[Data items]
• • • • • • •
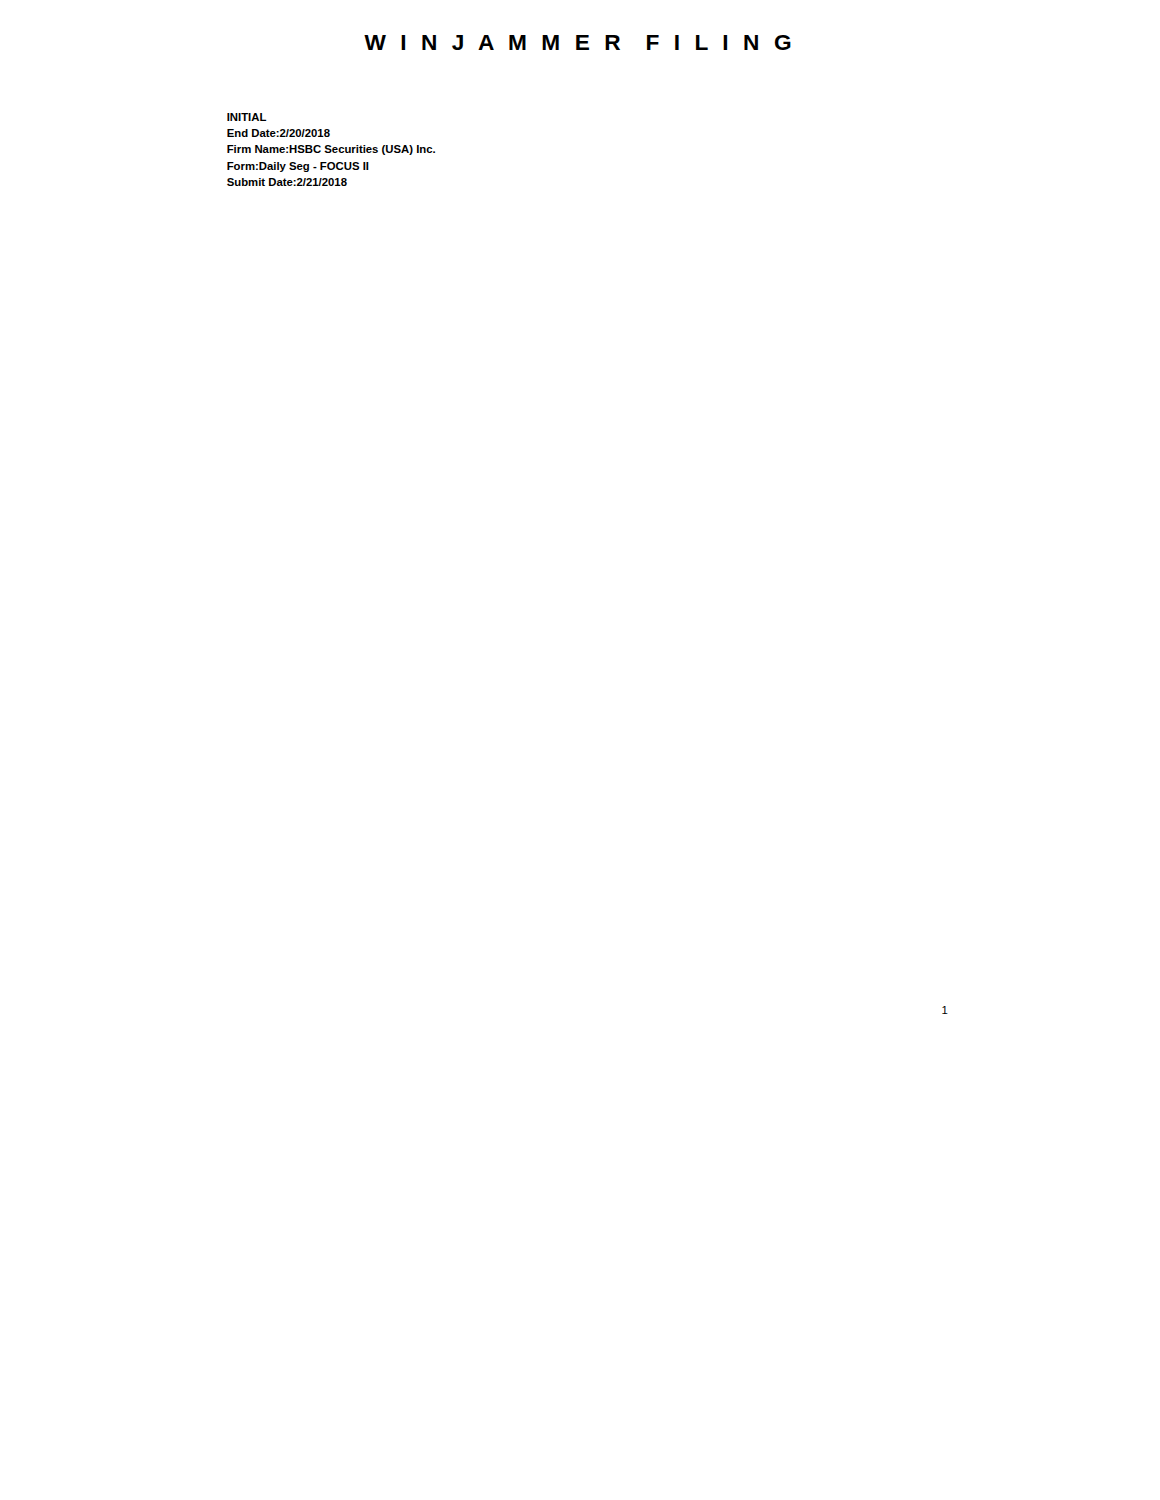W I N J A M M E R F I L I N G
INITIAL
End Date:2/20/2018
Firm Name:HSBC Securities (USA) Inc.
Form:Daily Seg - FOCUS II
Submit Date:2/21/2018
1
• • • • • • •
● PROBLEM DETAILS
Show every line in the entries above that contains the string "Date".

● COMPLETED EXERCISE
End Date:2/20/2018
Submit Date:2/21/2018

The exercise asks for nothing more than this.